LONE TREE, Colo. — Robert Chamberlain was in a Lone Tree police car on Nov. 30 responding to a burglary call when he got in a minor fender bender that doctors told him might have been caused by a seizure.

His injuries were hardly minor. Doctors found a brain bleed and five fractured vertebrae.
“I was bleeding from my mouth and I was unresponsive,” said Chamberlain, who wouldn’t regain consciousness for two days.
He spent eight days at Sky Ridge Medical Center.
Chamberlain, 41, said he was ready to return to light duty last week but when he arrived at the Lone Tree Police Department, he was handed a termination letter.
It reads in part, “Because your Family Medical Leave Act has long since been exhausted and you area unable to return to full duty at this time or the immediate future, we can no longer hold your position vacant.”
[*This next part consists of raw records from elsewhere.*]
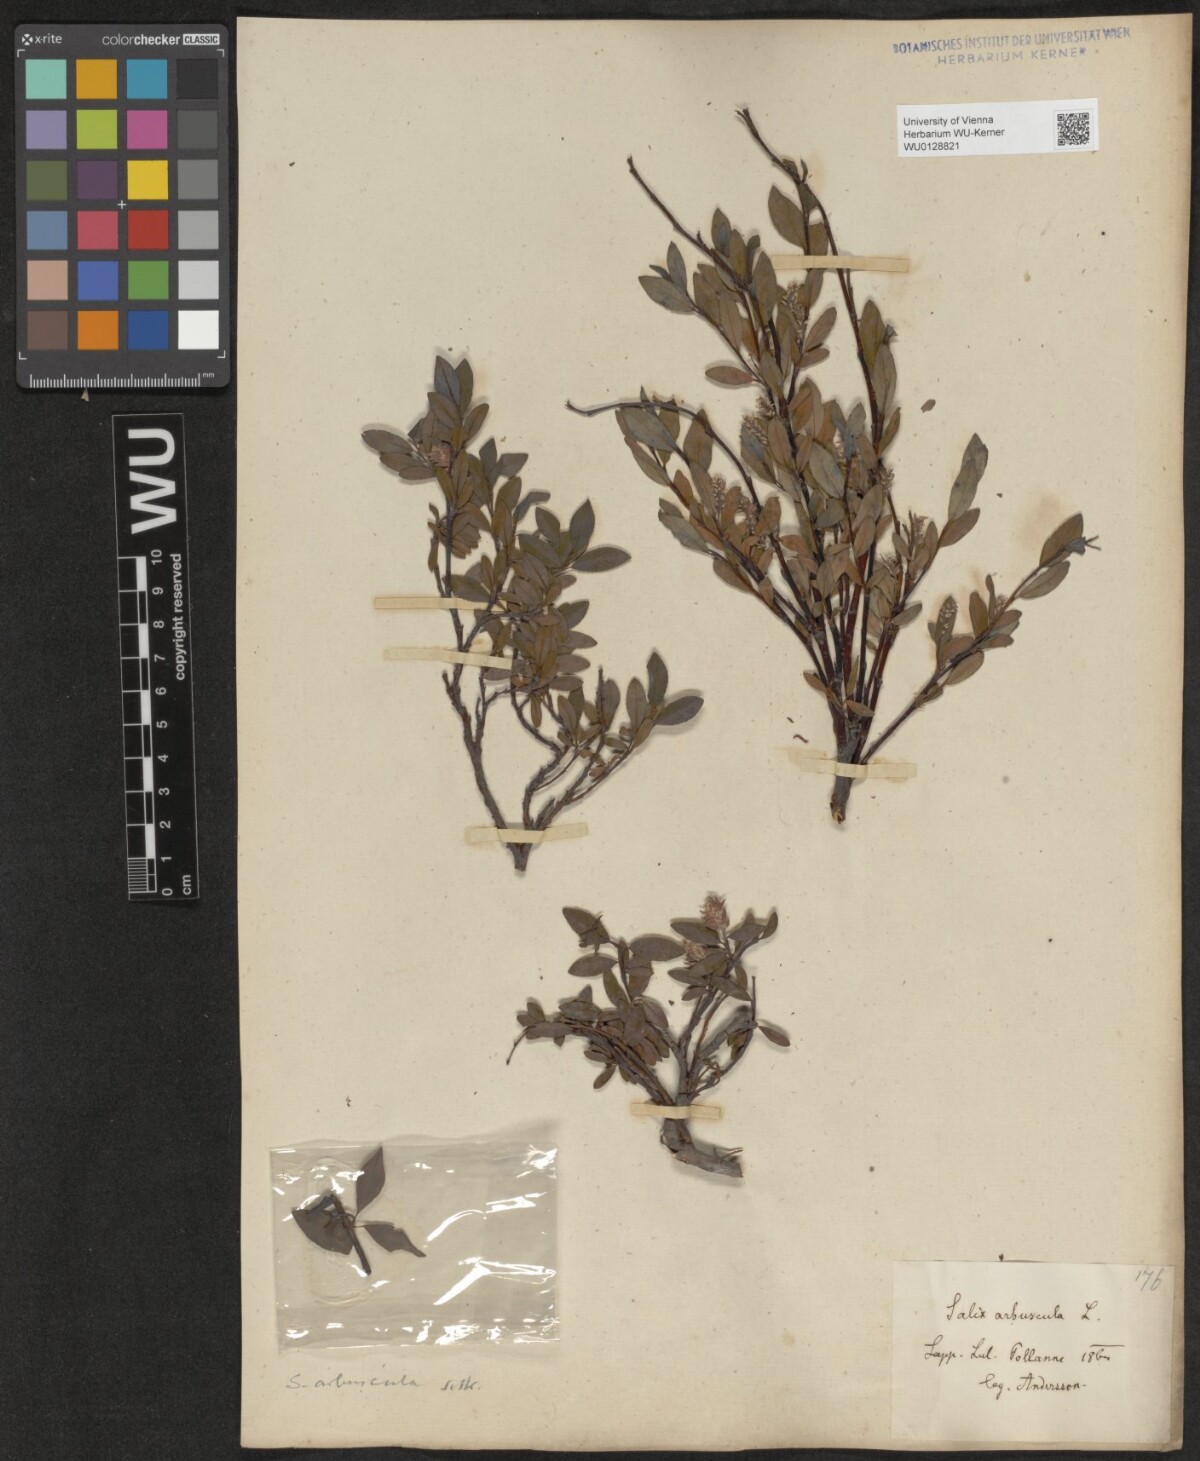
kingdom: Plantae
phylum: Tracheophyta
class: Magnoliopsida
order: Malpighiales
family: Salicaceae
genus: Salix
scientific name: Salix arbuscula
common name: Mountain willow
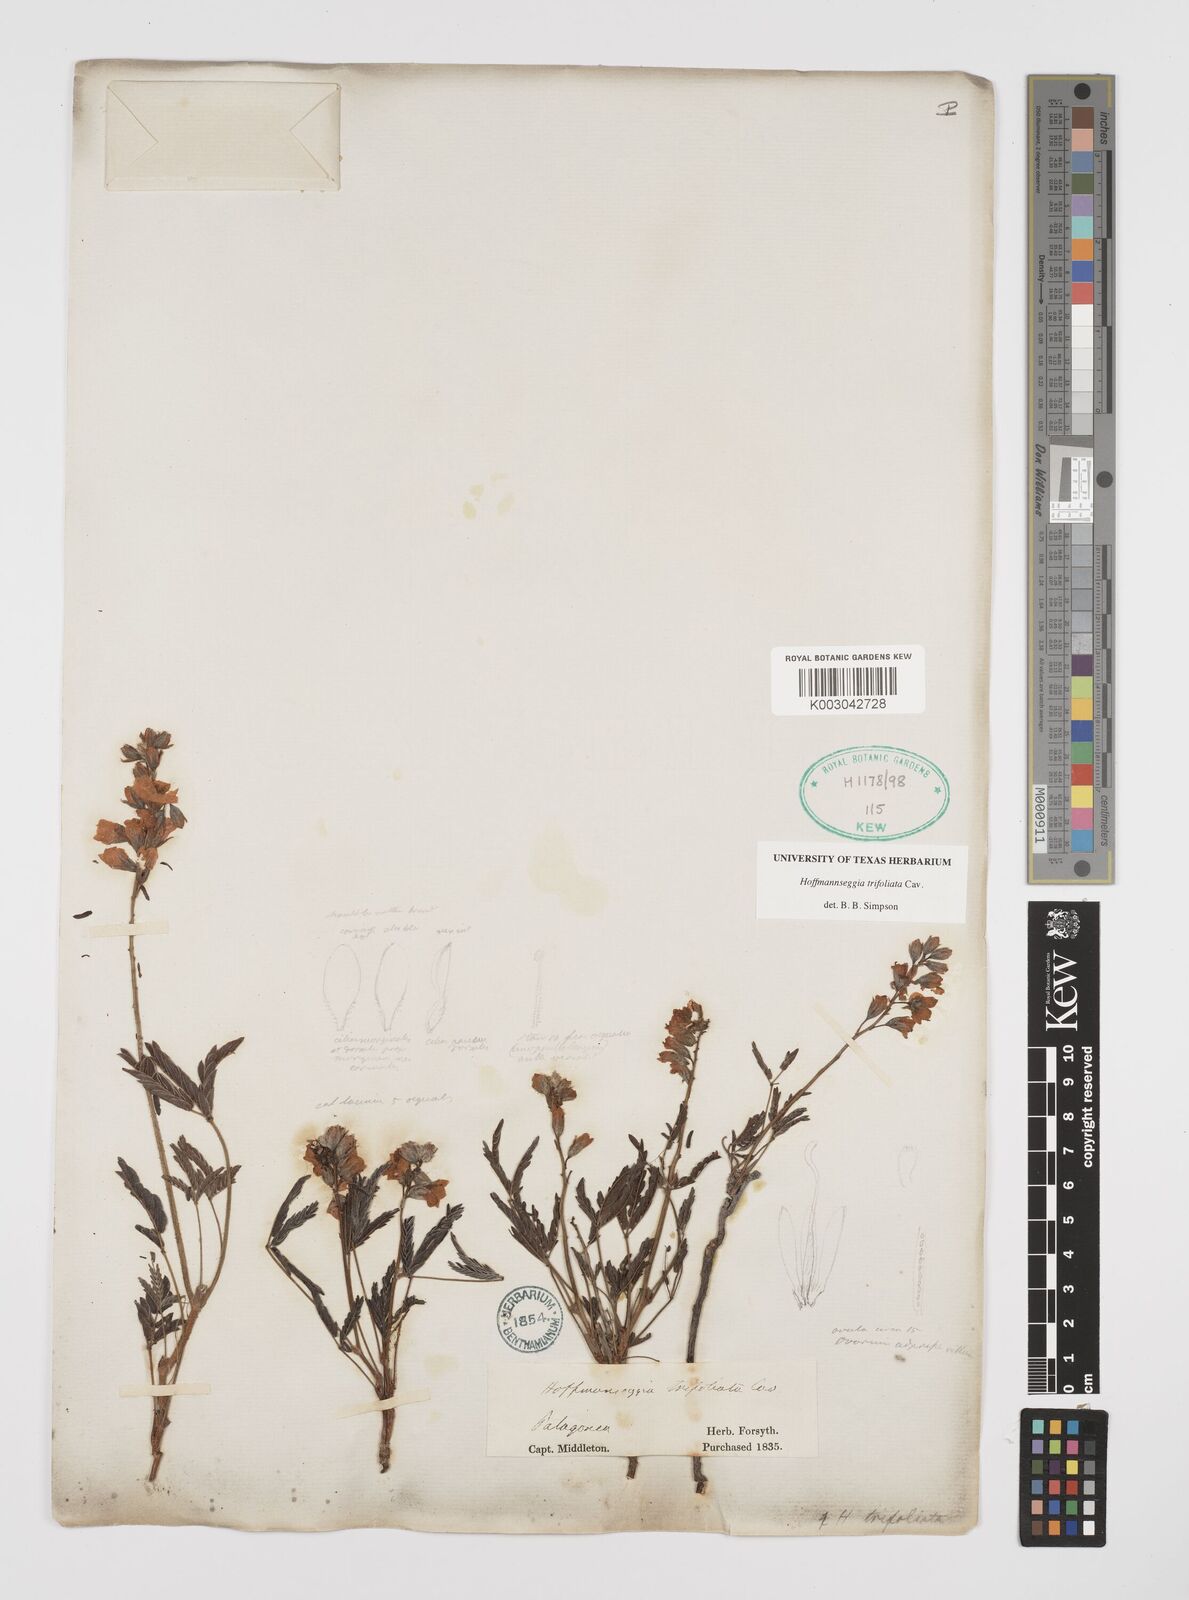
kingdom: Plantae
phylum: Tracheophyta
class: Magnoliopsida
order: Fabales
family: Fabaceae
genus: Hoffmannseggia
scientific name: Hoffmannseggia trifoliata
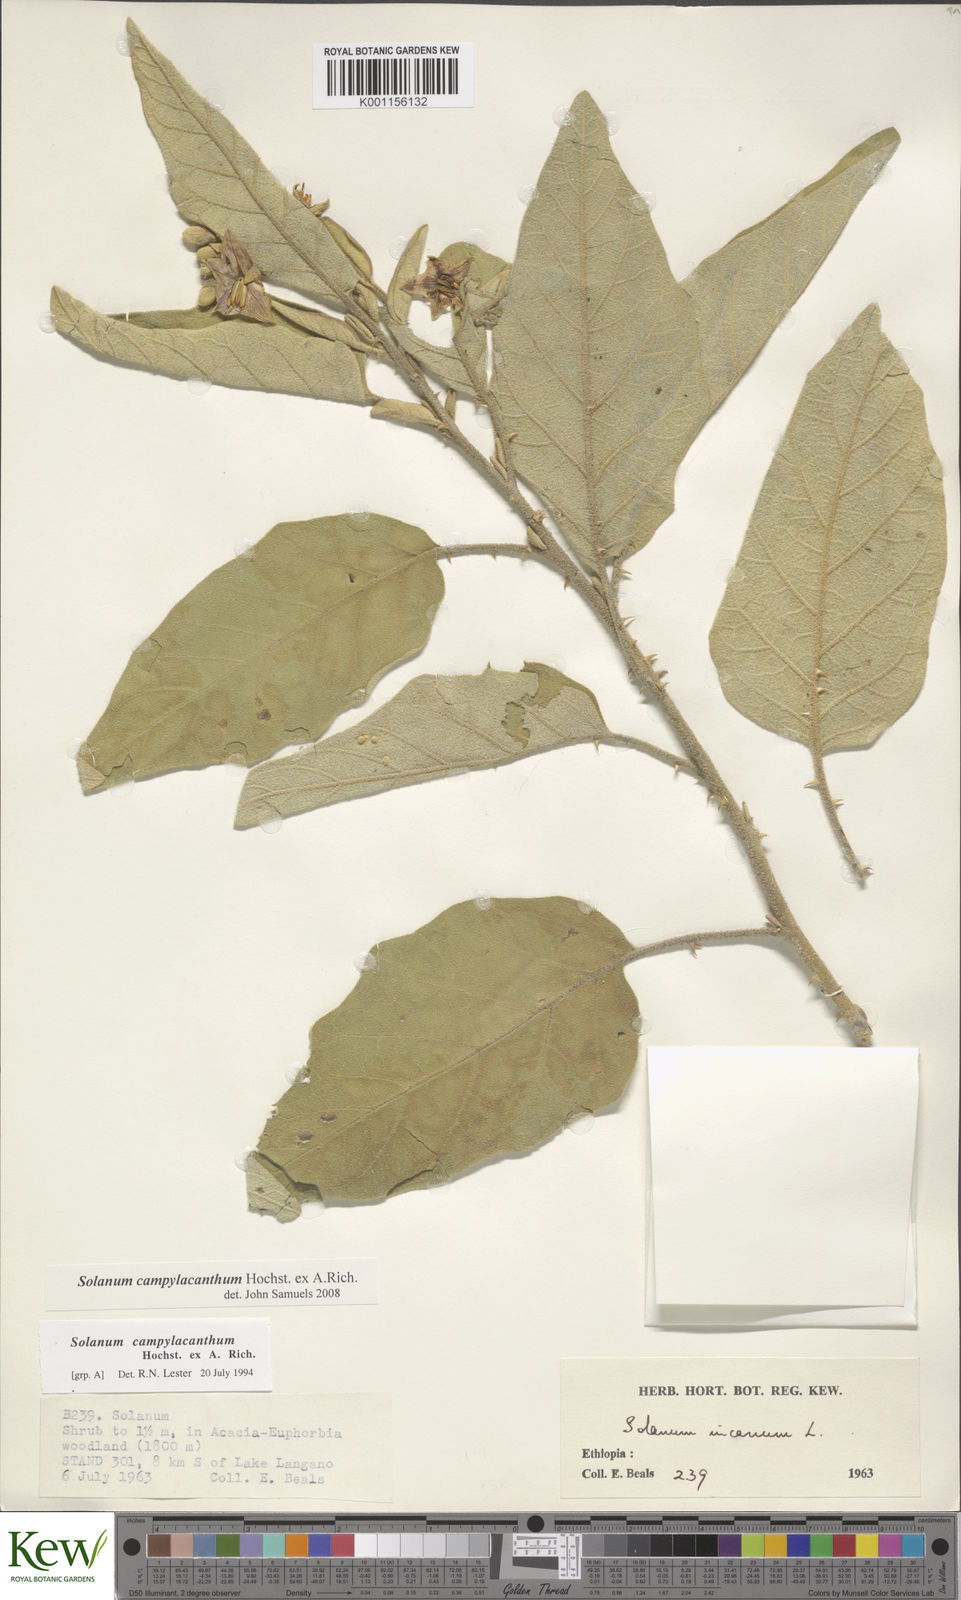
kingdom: Plantae
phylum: Tracheophyta
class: Magnoliopsida
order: Solanales
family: Solanaceae
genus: Solanum
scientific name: Solanum campylacanthum
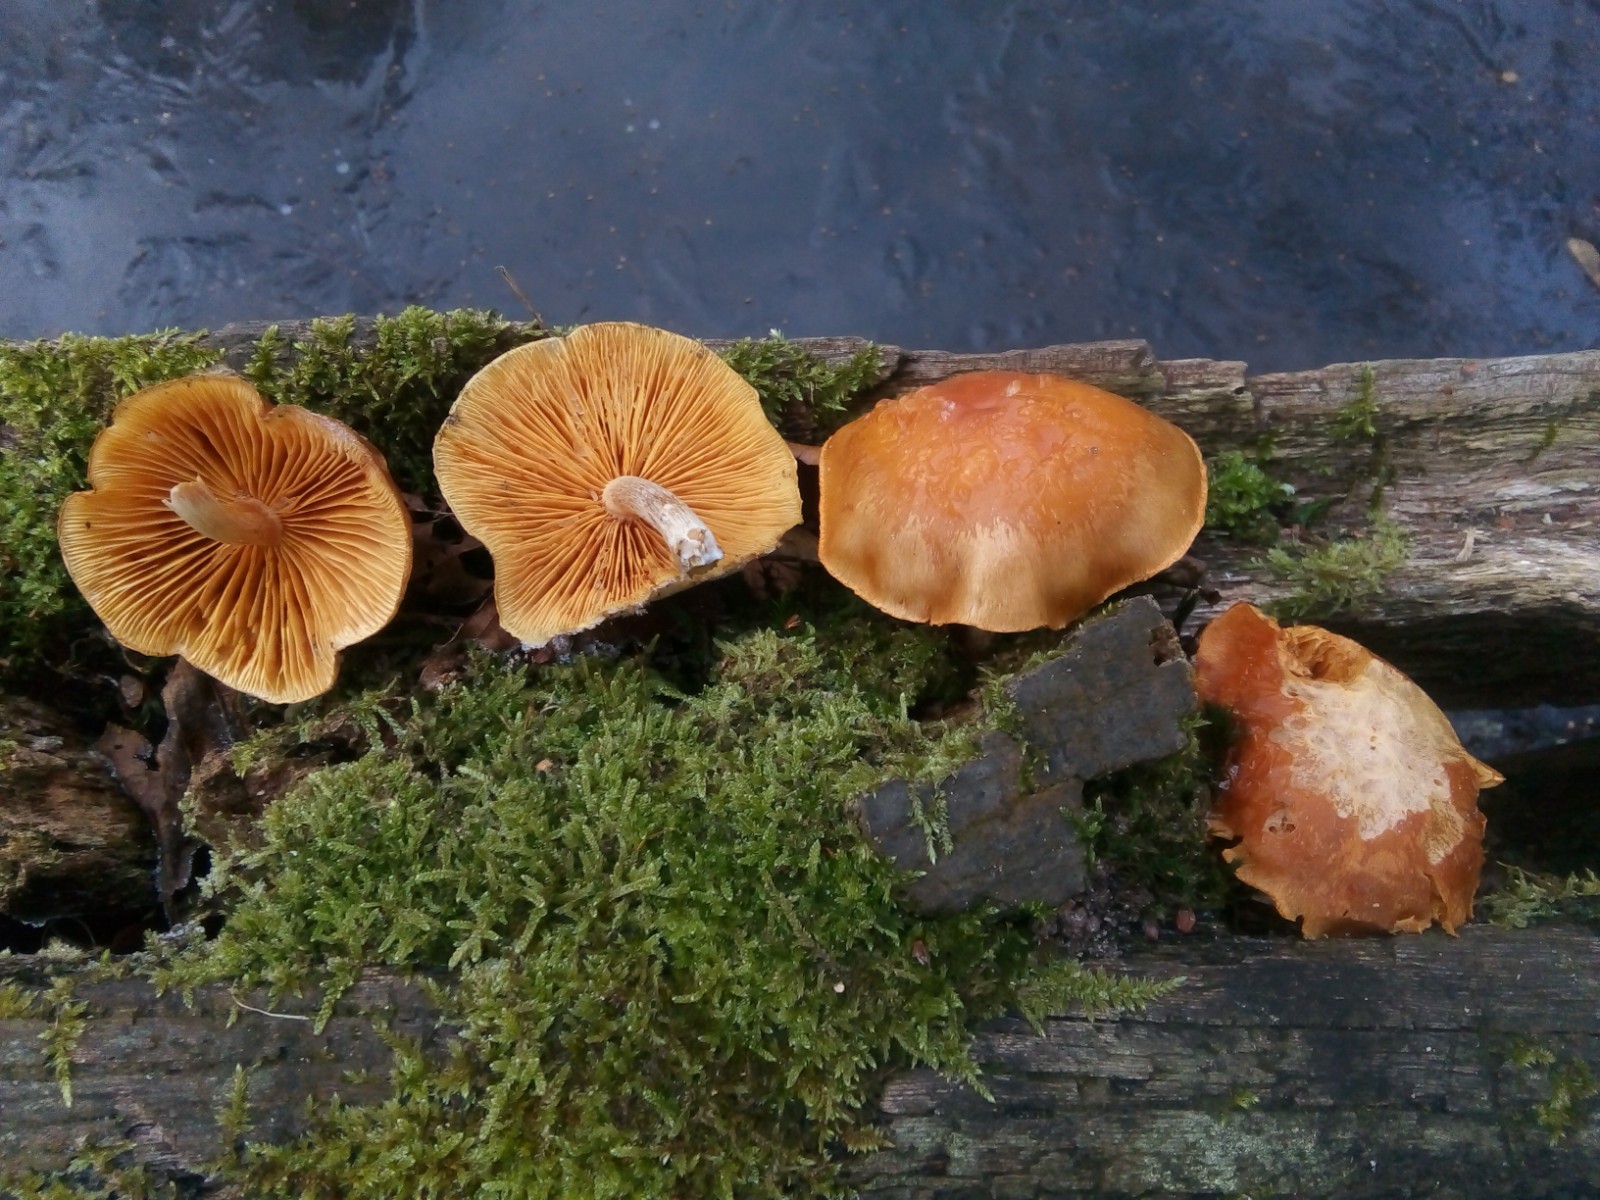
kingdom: Fungi
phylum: Basidiomycota
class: Agaricomycetes
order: Agaricales
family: Hymenogastraceae
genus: Gymnopilus
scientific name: Gymnopilus penetrans
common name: plettet flammehat
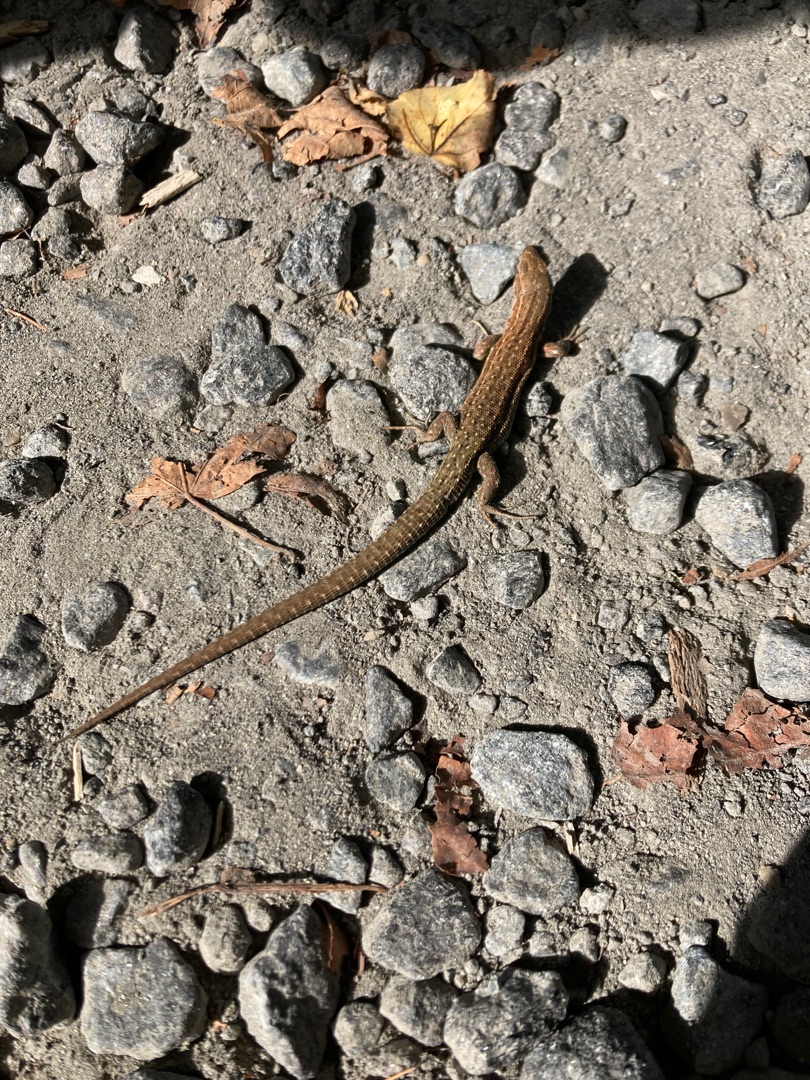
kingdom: Animalia
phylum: Chordata
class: Squamata
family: Lacertidae
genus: Zootoca
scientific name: Zootoca vivipara
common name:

“I’m baffled,” Chamberlain said.
During his recovery, the 10-year veteran attended three officers’ funerals and never thought his own department would cross the thin blue line between loyalty and abandonment.
“I think that’s the first time I’ve ever seen my husband cry,” said Shanna Chamberlain.
The 33-year said her husband will no longer have health insurance as of Thursday.
“I feel like they don’t want to pay his medical bills and they just don’t want the liability,” Shanna Chamberlain said.

The couple said Lone Tree has three other officers on light duty and not all of them are because of injuries that occurred on the job.
“I think they all deserve (light-duty assignment), but we definitely deserve it for somebody who was on-duty and injured,” Shanna Chamberlain said.
The city of Lone Tree would not explain why Chamberlain’s injuries wouldn’t fall under workman’s compensation.
In an email, the city’s communications manager said: “Information regarding workers’ compensation claims, and on-duty and off-duty injuries are considered personnel and medical issues, which are confidential. Therefore, we cannot disclose any details on this matter.”

Chamberlain said he’s without a job or a decent explanation.
“Hey, I put in 10 good years with you guys and I’m kind of, I’m hurt,” he said.
In the termination letter, the city said it’s given Chamberlain eight months of leave: Three months for the car accident and five months after he found the body of a young person who committed suicide last summer.
But Chamberlain insisted he was ready to come back to work soon after the suicide.
He said it was the city that insisted he not come back until he was cleared by a doctor.